● INFORMATION SHOWN:
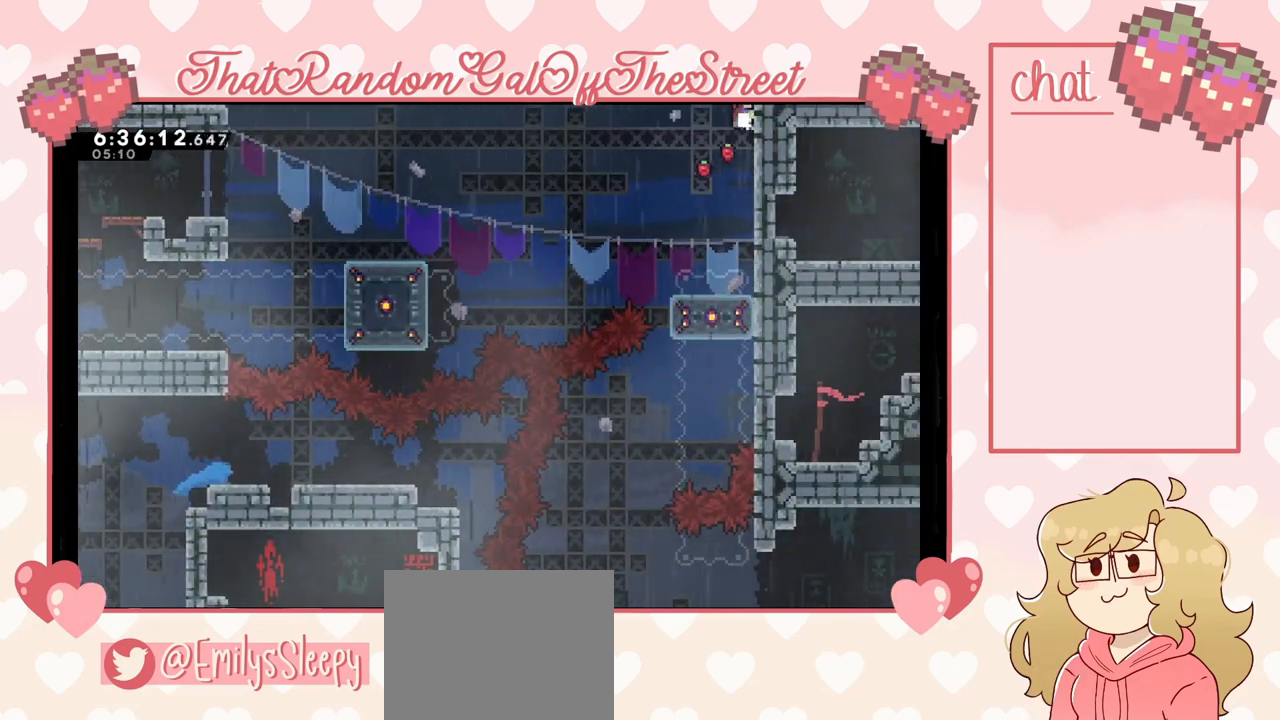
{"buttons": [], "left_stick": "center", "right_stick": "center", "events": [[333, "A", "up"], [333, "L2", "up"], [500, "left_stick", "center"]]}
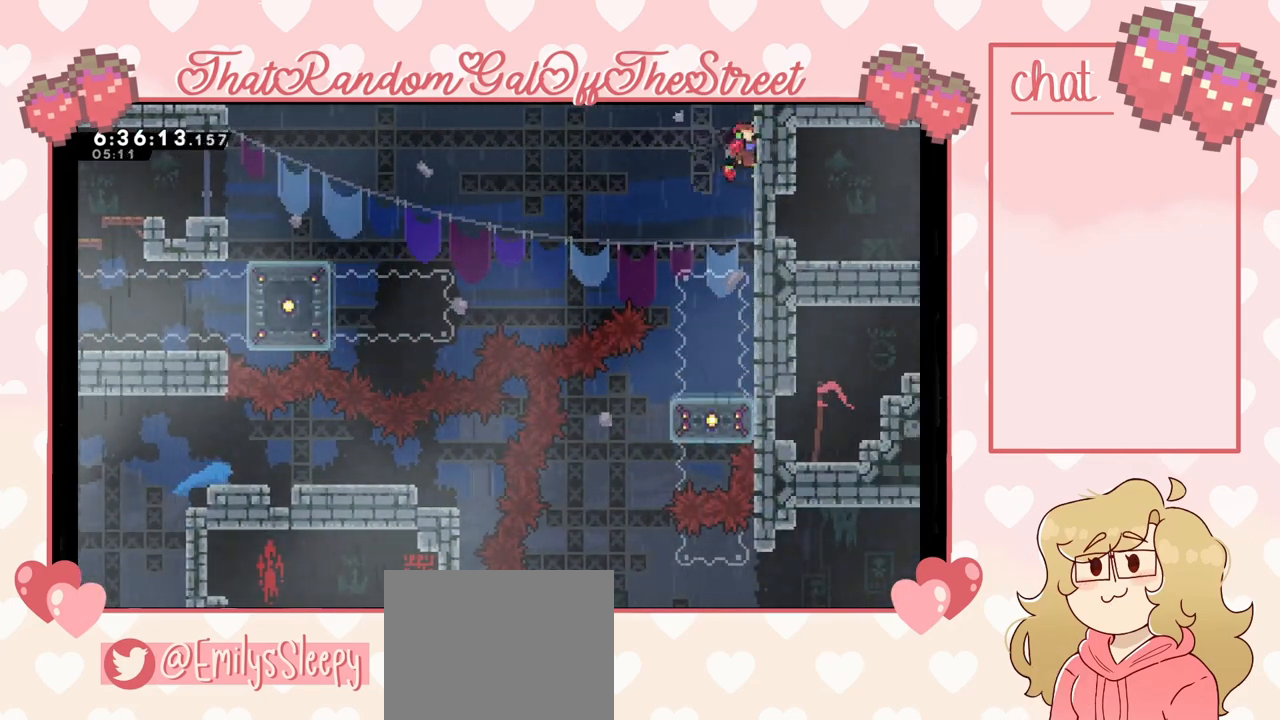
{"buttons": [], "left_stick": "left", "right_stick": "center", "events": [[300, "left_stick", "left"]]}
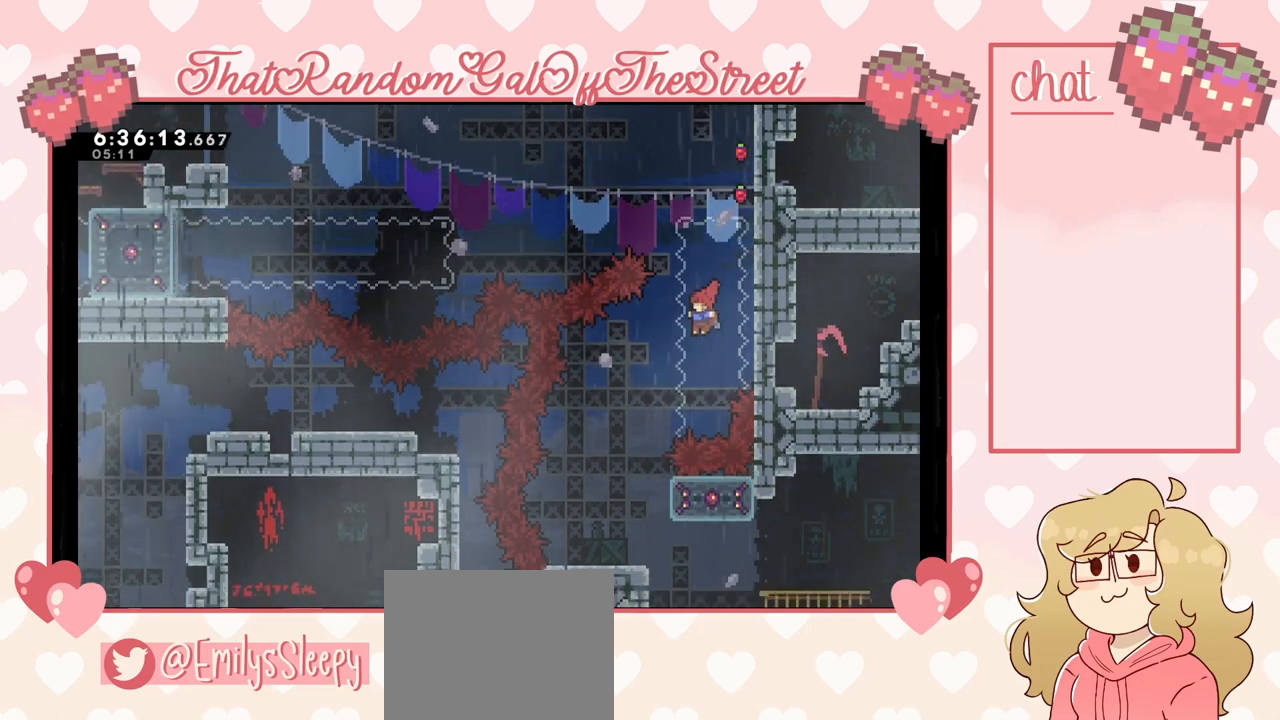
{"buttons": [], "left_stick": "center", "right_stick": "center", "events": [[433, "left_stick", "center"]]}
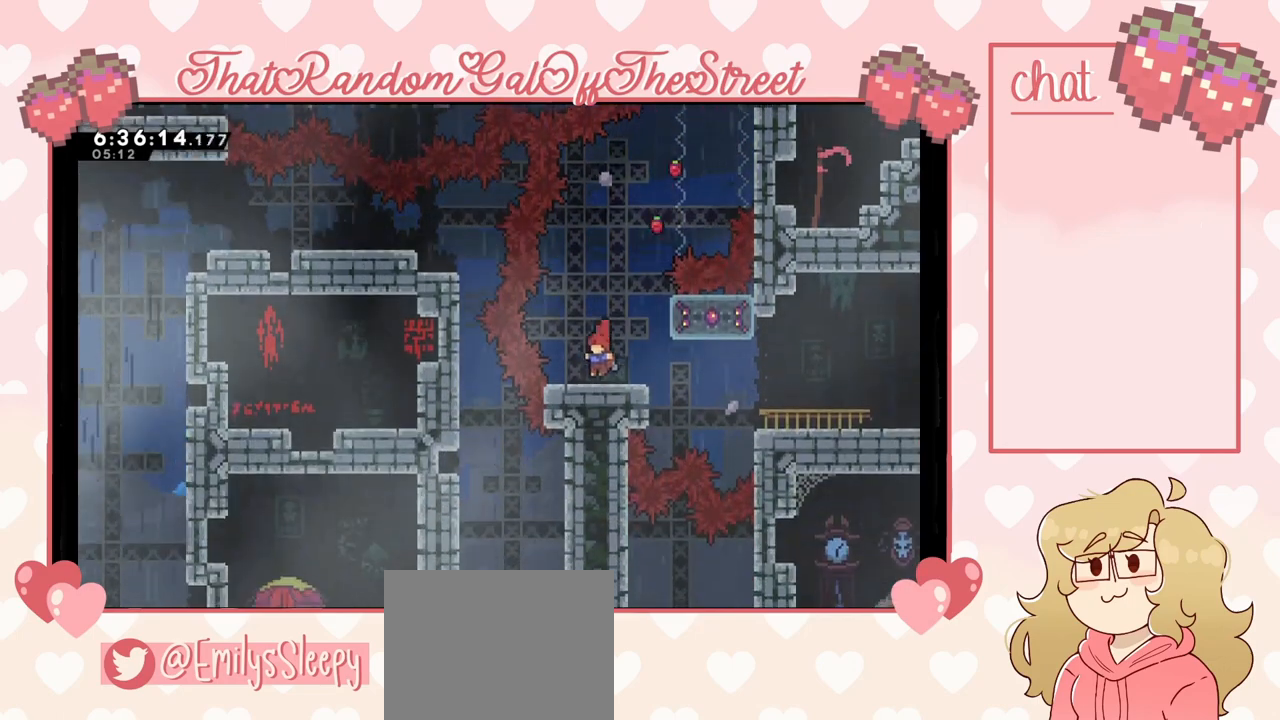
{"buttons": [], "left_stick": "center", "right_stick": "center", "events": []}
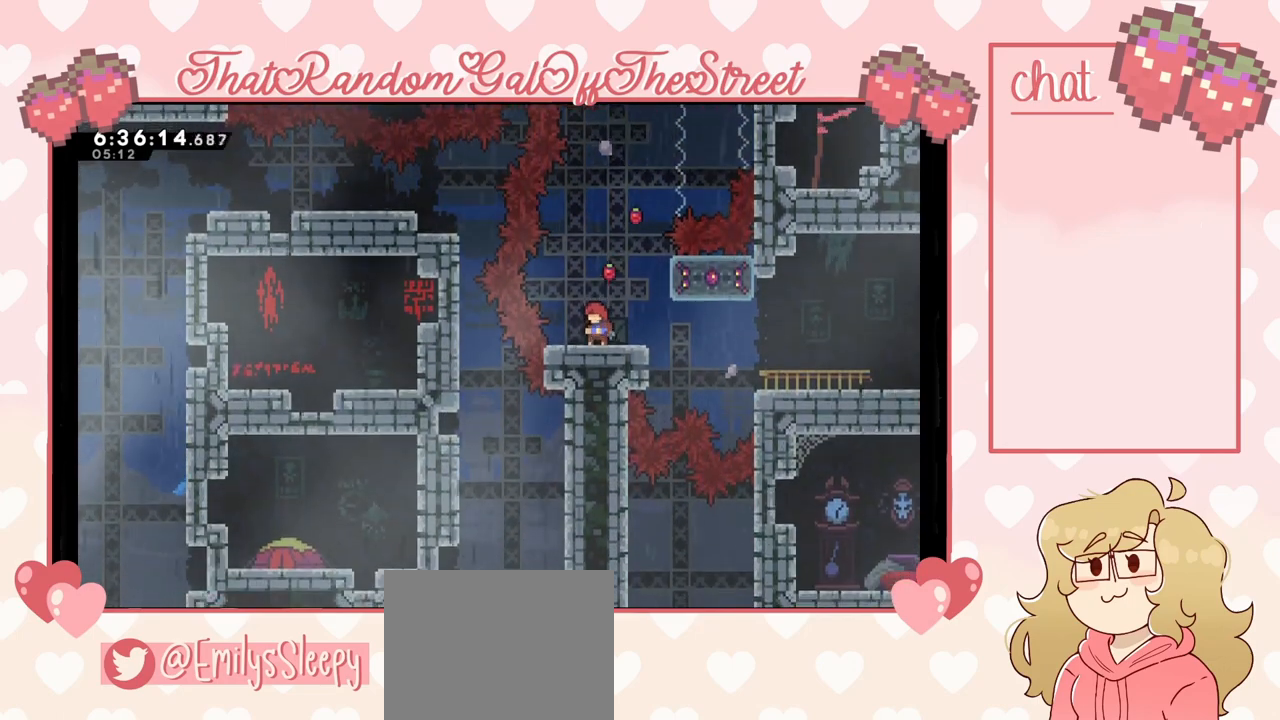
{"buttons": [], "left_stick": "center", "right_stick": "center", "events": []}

● EXERCISE DETAILS:
Once the pictures are dropped, set down everything else in the records exactly.

● TASK SOLUTION:
{"buttons": [], "left_stick": "center", "right_stick": "center", "events": [[333, "A", "up"], [333, "L2", "up"], [500, "left_stick", "center"]]}
{"buttons": [], "left_stick": "left", "right_stick": "center", "events": [[300, "left_stick", "left"]]}
{"buttons": [], "left_stick": "center", "right_stick": "center", "events": [[433, "left_stick", "center"]]}
{"buttons": [], "left_stick": "center", "right_stick": "center", "events": []}
{"buttons": [], "left_stick": "center", "right_stick": "center", "events": []}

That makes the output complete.